*** Provided passage
Council Supports Ending The New St. Road Diet

At the Committee of the Whole Meeting last night (November 27, 2017), council supported the Transportation Staff recommendation to convert the existing New Street Road Diet pilot project to the original four-lane section that was in existence before August 2016.  The conversion will take place in the early spring of 2018.

I was initially very lukewarm to this project as it was my expectation there would be significant opposition because of concerns about extended driving times and criticisms of low cycling activity.

As it turned out, I heard the opposition to this pilot project loud and clear in the very early stages. I remember working out at the Burlington YMCA the morning after the decision and boy, did I get an earful!

The full recommendation that was approved last night includes a direction for the staff to include cycle tracks on New Street between Guelph Line and Burloak for consideration in the 2019-2028 capital budget and forecast, along with pursuing a senior level of government funding.

This design option will maintain a four-lane road platform and implement an integrated and connected network of physically separated bike lanes which is my preference. This concept will not slow down traffic and will encourage many people to cycle due to the higher level of safety that cycle tracks provide.

We are in the process of developing a detailed cycling plan for the city that will be complete by spring of 2018 that will focus on the development of a city-wide integrated and connected network of cycling infrastructure. New Street Cycle Tracks will be part of that.I believe that a decision to locate bicycle lanes anywhere in the city needs to implement an overall planned network.

On another point that is related to cycling, I’ve also heard from many residents about the lack of connectivity for pedestrians and cyclists over the QEW.  As a result, I am asking for council support at the Capital Budget Meeting on Friday (December 1) to provide funding for a preparatory work to occur to assure that we are ready to build an Active Transportation Bridge over the QEW when the senior level of government funding becomes available.

I am a supporter of cycling infrastructure that will ensure cyclist safety, form an efficient and well-designed network while recognizing the associated impact on residents’ use of their vehicles.
******
Work instructions:
#1 According to the New Street road diet post, when will the conversion back to four lanes take place?
#2 Please copy the New Street road diet post word for word from "At the Committee" to "spring of 2018.".
The material after this point comes from a separate source.
*** Provided information
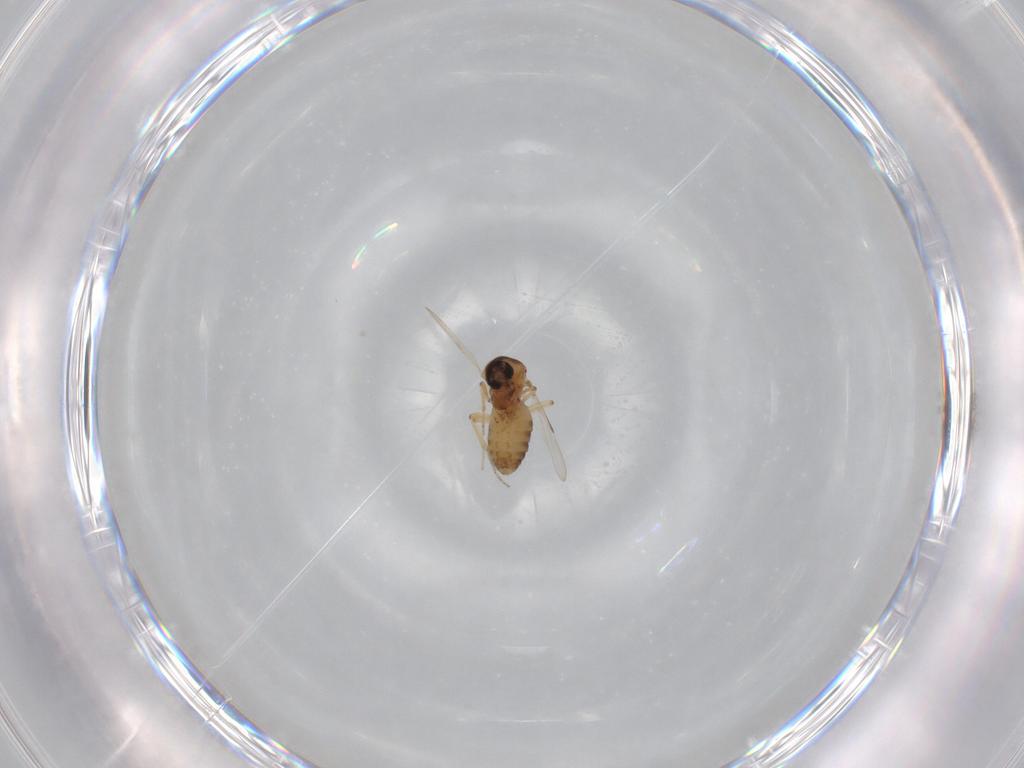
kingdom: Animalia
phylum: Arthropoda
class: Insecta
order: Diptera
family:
******
*** Provided information
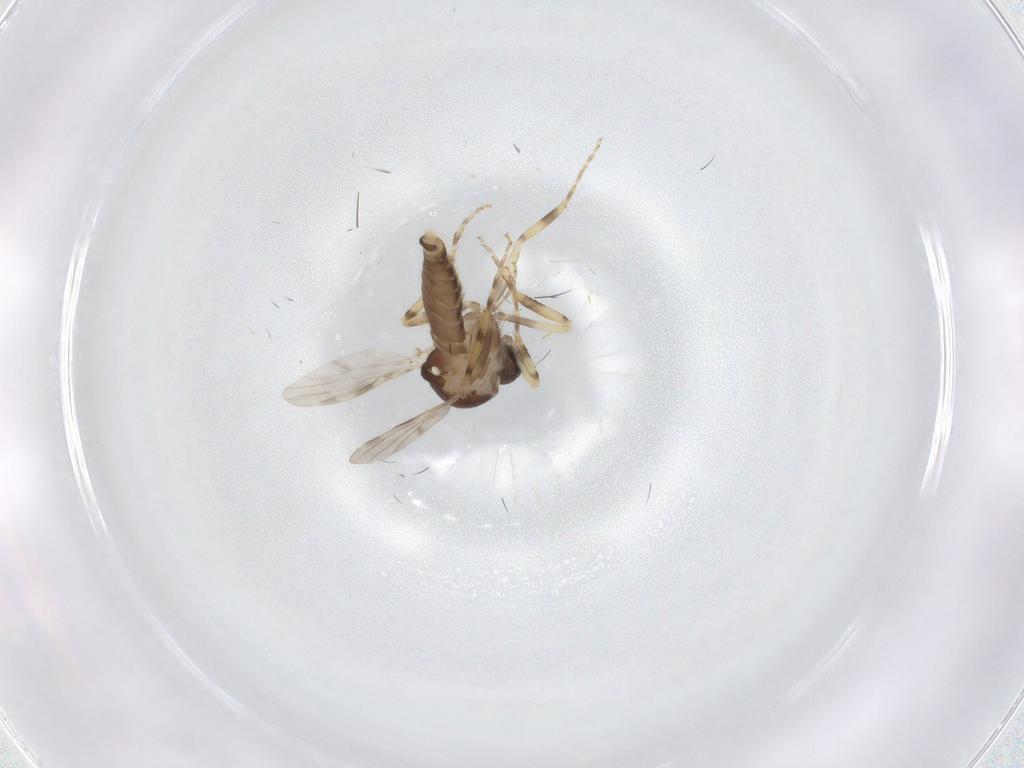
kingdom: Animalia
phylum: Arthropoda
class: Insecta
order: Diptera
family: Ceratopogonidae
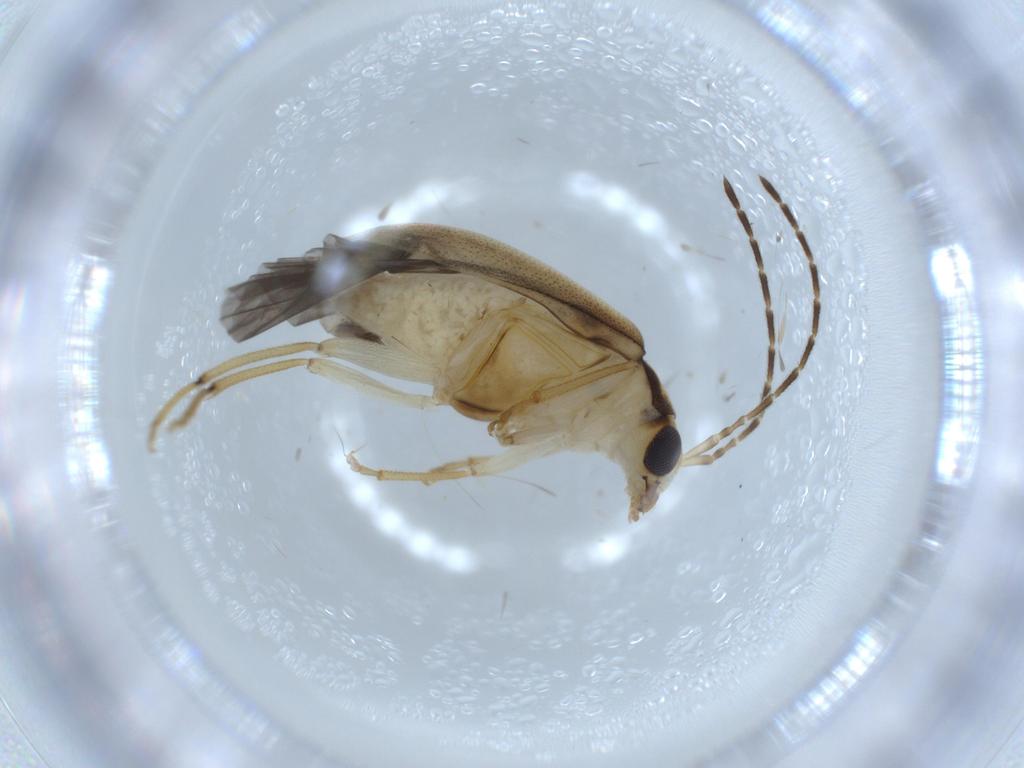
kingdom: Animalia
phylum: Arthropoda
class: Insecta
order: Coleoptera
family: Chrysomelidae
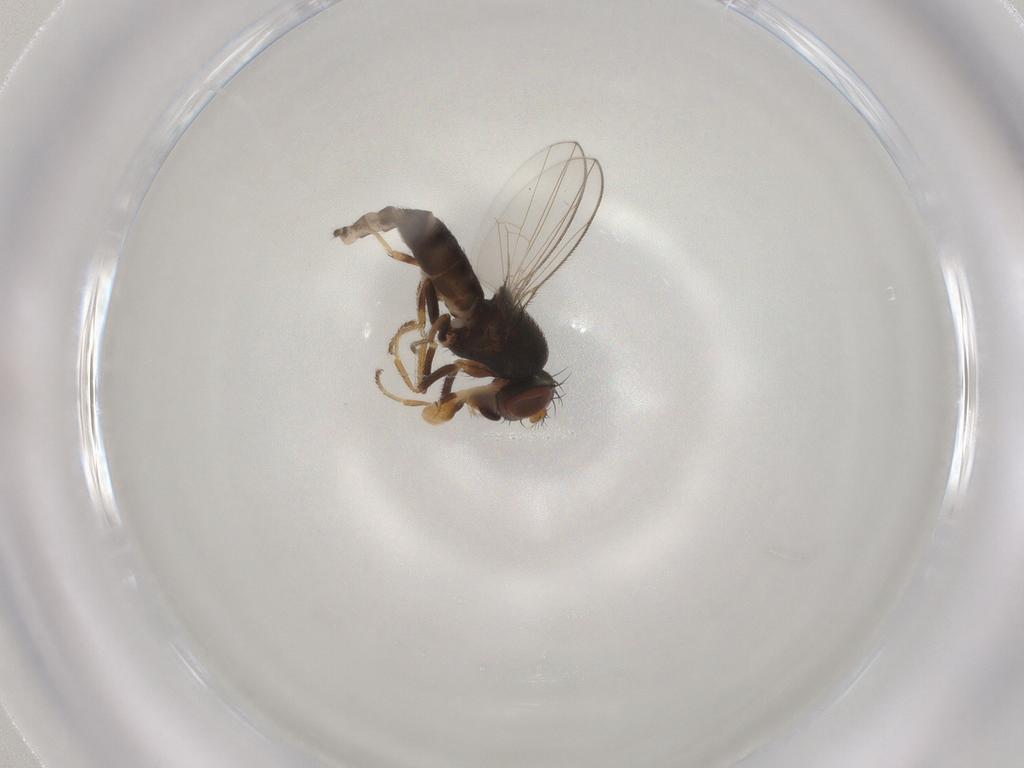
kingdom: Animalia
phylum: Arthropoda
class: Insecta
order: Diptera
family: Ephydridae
******
*** Provided information
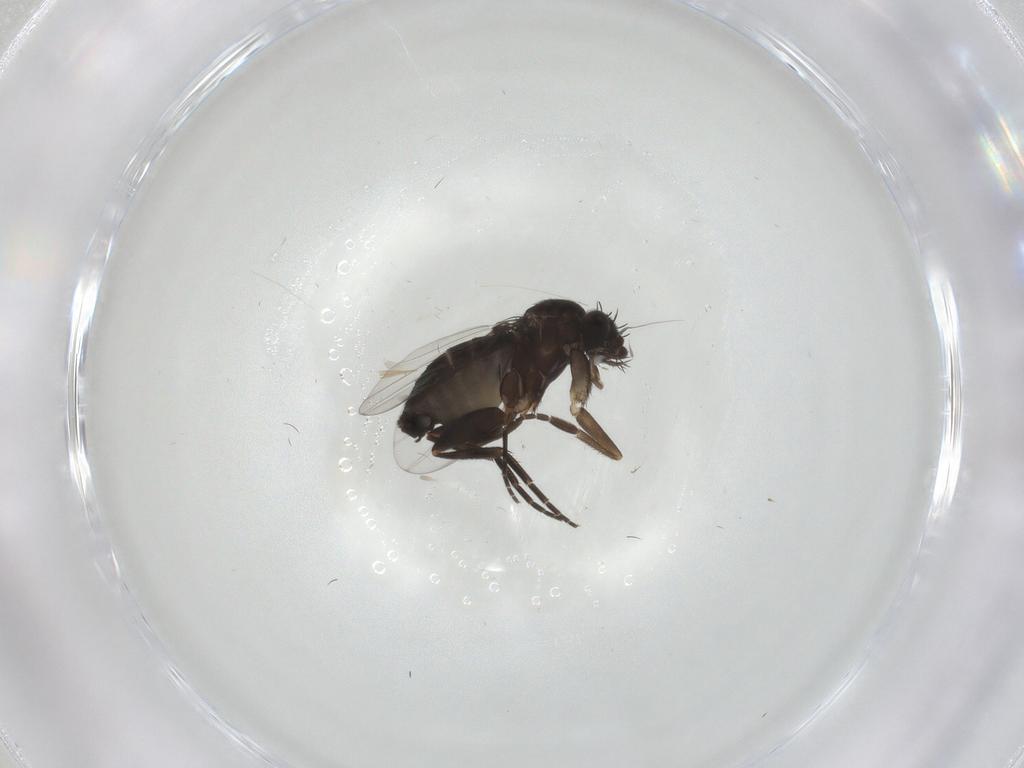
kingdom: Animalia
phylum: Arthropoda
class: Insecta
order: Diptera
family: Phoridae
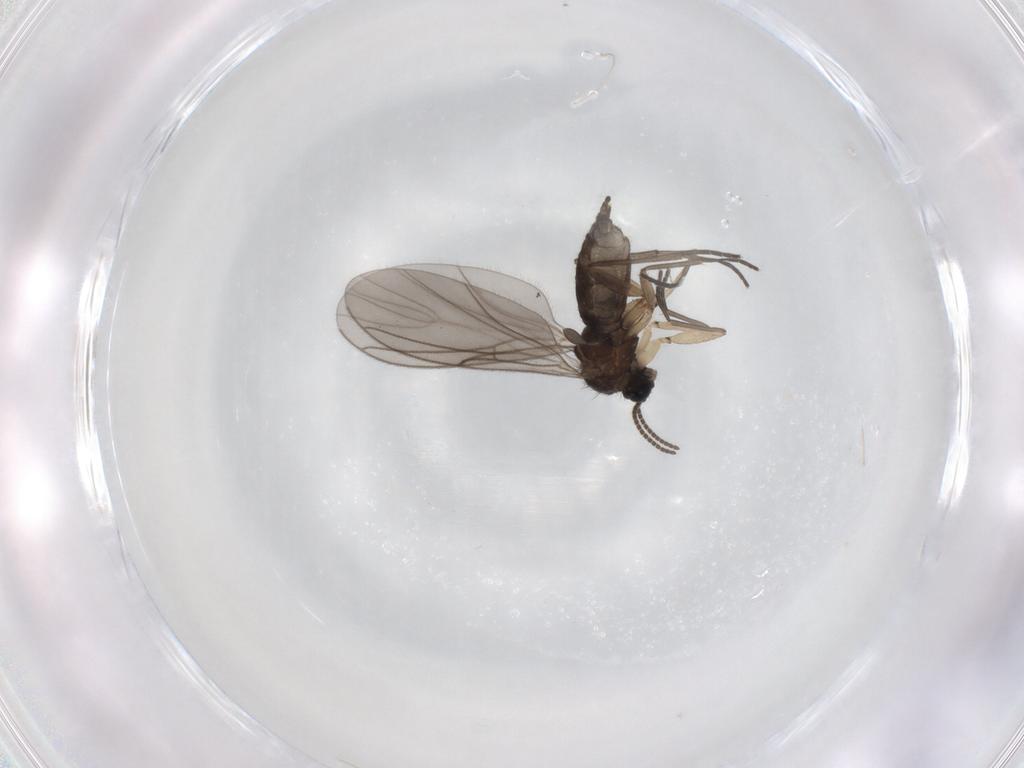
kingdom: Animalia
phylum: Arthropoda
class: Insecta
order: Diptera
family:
******
Responses to the exercise:
#1 In the early spring of 2018.

#2
At the Committee of the Whole Meeting last night (November 27, 2017), council supported the Transportation Staff recommendation to convert the existing New Street Road Diet pilot project to the original four-lane section that was in existence before August 2016.  The conversion will take place in the early spring of 2018.